Prof. Dr. Oğuz Kılınç “Dünyada günümüzde 1,3 milyar kişi sigara kullanıyor. Ülkemizde ise 15 milyon kişinin sigara içtiği biliniyor. Türkiye nüfusunda sigara içenlerin oranına bakıldığında, ülkemizde 2012 itibari ile nüfusun yüzde 27,1’i yani üç kişiden biri sigara kullanıyor” dedi. Sigaranın tedavi edilebilir bir bağımlılık olduğunu vurgulayarak uluslararası sağlık otoriteleri tarafından kabul edilen tedavi yöntemlerinden bahsetti.

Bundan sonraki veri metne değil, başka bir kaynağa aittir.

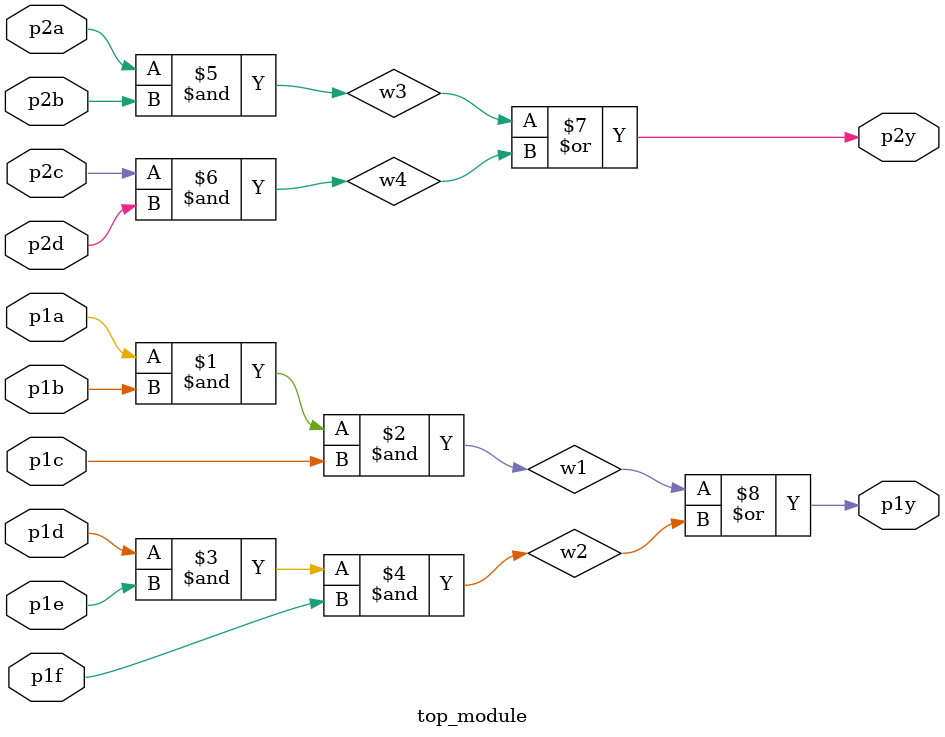
<source format=v>
module top_module ( 
    input p1a, p1b, p1c, p1d, p1e, p1f,
    output p1y,
    input p2a, p2b, p2c, p2d,
    output p2y );
    wire w1,w2,w3,w4;
    and(w1,p1a,p1b,p1c);
    and(w2,p1d,p1e,p1f);
    and(w3,p2a,p2b);
    and(w4,p2c,p2d);
    or(p2y,w3,w4);
    or(p1y,w1,w2);
endmodule
</source>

Göğüs Hastalıkları Uzmanı Prof. Dr. Oğuz Kılınç bilimselliği kanıtlanmış yöntemlere başvurmanın önemini şöyle vurguladı: “Ülkemizde 2009 yılında kabul edilen 4207 sayılı tütün kontrol yasası ile birlikte sigara bağımlılığı daha iyi tanınmaya başlandı ve tedavi yöntemleri hakkında da detaylı bilgiye ve eğitime ulaşma şansı yakalandı. Ancak hala sigara bırakma desteği hekimler tarafından yaygın olarak verilmiyor. Halbuki sigarayı kendi başına bırakmak kolay değildir. Sigara içenlerin %70’i bırakmak istiyor ve her yıl sadece %40’ı bırakma girişiminde bulunuyor. Destek almadan sigara bırakma girişimlerinin çok büyük kısmı sigaraya tekrar başlamakla sonlanıyor. Desteksiz sigarayı altı ay bırakmış kalabilme oranı ancak %3-5 arasındadır. Sigara bırakma girişimlerinin %80’i ilk bir ay içinde tekrar sigaraya başlamakla sonuçlanıyor. Sigara bağımlılığının fiziksel kısmının nedeni nikotindir ve nikotin alınmadığında huzursuzluk, konsantrasyon güçlüğü, anksiyete, depresyona eğilim, iştah artışı gibi yoksunluk belirtileri ortaya çıkar. Bu semptomlar zamanla azalarak kaybolsa da sigara bırakma sürecinin ilk haftalarında en yoğundur. Sigara bırakma başarısızlığının temel nedeni bu yoksunluk semptomlarıdır. Bırakanların davranışsal bilişsel destek ve farmakolojik tedavi ile desteklenmesi bırakma başarısını artırır. Fiziksel bağımlılık ne kadar yüksekse farmakoterapi ihtiyacı o kadar fazladır. Bu kişiler destek ve farmakoterapiden en fazla fayda görecek olan gruptur. Hekimlerin hastalarının bağımlılık düzeylerini değerlendirmeleri ve sigara bırakmak isteyen hastalarına davranışsal ve bilişsel destek ve  farmakoterapi  vermeleri önemlidir.”

Prof. Dr. Kılınç sigarayı bırakanlardaki iyileşme sürecini ise anbean şöyle özetledi:

· Sigarayı bırakanlar ilk 20 dakikadan itibaren faydasını görmeye başlıyor.

· Nabız ve kan basıncı hemen normale dönüyor.

· 1. günde kanda zehirli maddeler saptanamıyor ve 1. ayda kalp damarları normal boyutuna ulaşıyor.

· 1. yılın sonunda kalp krizi geçirme riski 2 kat azalıyor.

· 5. yılın sonunda kanser riski yarı yarıya azalıyor.

· 10. yılın sonundaysa eğer kalıcı bir hasar oluşmamışsa sigarayı bırakanların hiç sigara içmemişlerle eşit düzeye geldiğini biliyoruz.

Prof. Dr. Kılınç “Bu nedenle bağımlılara sigarayı bırakmaya karar verdiklerinde bir hekime ya da bir uzmana başvurmalarını öneriyoruz” diyerek “sigara bağımlılığının tedavi edilebilir bir hastalık” olduğunu sözlerine ekledi.